K’awil, also known as God K, the Manikin Scepter, and the Flare God … is distinguished by having a cigar, a torch holder, or an axe blade penetrating a mirror in his forehead. His face has zoomorphic features, but his body is often shown as an infantile human with one leg transformed into a serpent.

An example is this sinuous ceramic illustration. (I’m not sure where this object is from.)

God K (K'awiil), shown with his serpent leg entertwining a naked woman. Ceramic, Classic period.

God K (K’awiil), shown with his serpent leg intertwining a naked woman. Ceramic. Classic period.

K’awiil’s image was incorporated into scepters (called Mannikin Scepters) that were used in royal accession rituals and as symbols of authority — there is a good discussion at the Metropolitan Museum website. The name of the Aztec god Tezcatlipoca, one of their primary deities, is often translated as “smoking mirror,” and the two gods might have evolved from a common ancestor.

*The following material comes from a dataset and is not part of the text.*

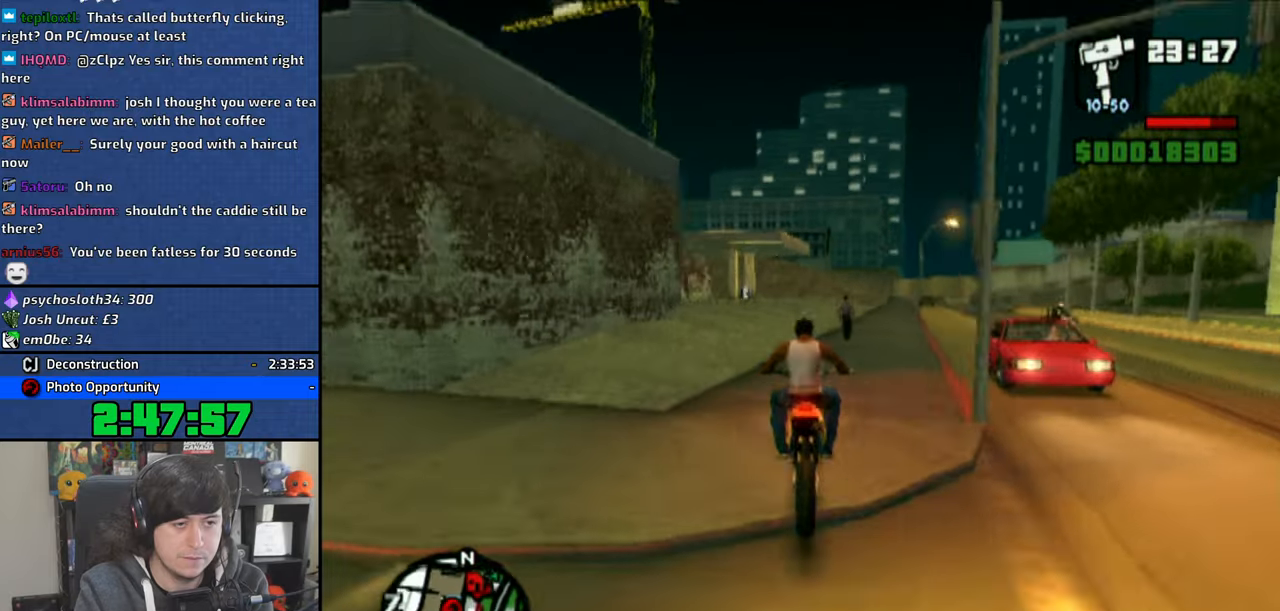
{"buttons": [], "left_stick": "up-left", "right_stick": "center", "events": [[383, "R1", "up"], [400, "CROSS", "down"], [433, "left_stick", "up-left"], [500, "CROSS", "up"]]}
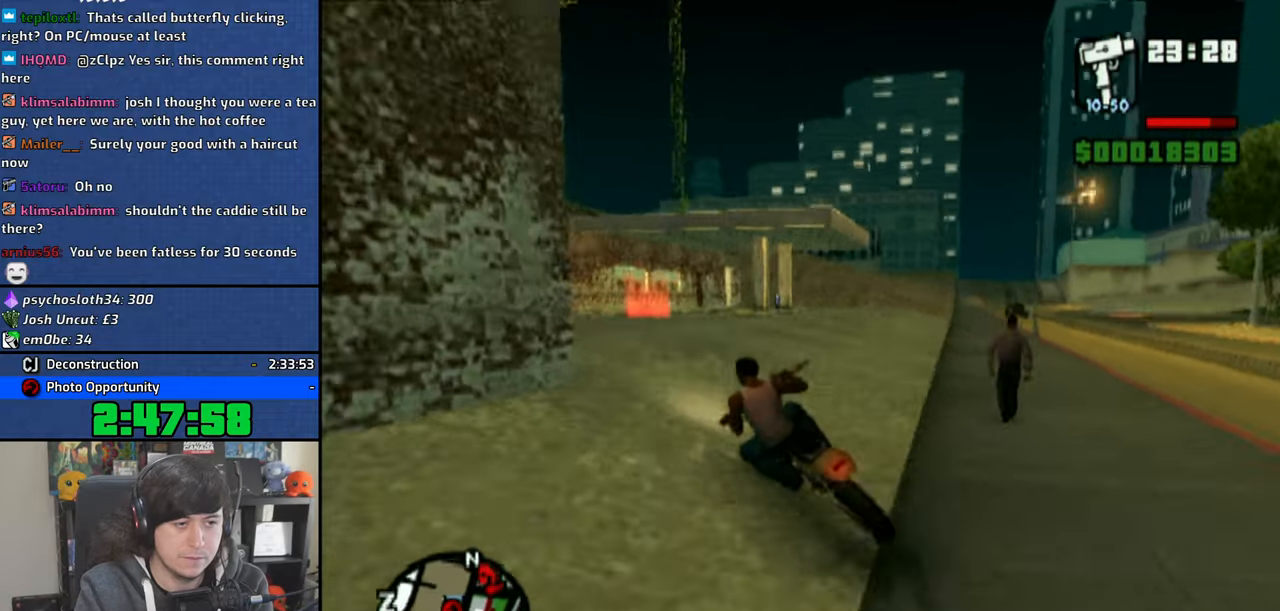
{"buttons": [], "left_stick": "left", "right_stick": "center", "events": [[33, "left_stick", "left"], [66, "CROSS", "down"], [166, "CROSS", "up"], [366, "CROSS", "down"], [450, "CROSS", "up"]]}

Why would such a god have a mirror on his forehead? We know that mirrors in Mesoamerica were objects of divination, or “scrying,” similar to the familiar crystal balls used in the West. Mirrors were still being used in this manner at the time of the Conquest. Mirrors seemed to allow viewers to witness, but not directly interact  with, a different dimension or realm from that of ordinary human existence. Consequently, they were objects of great value and power.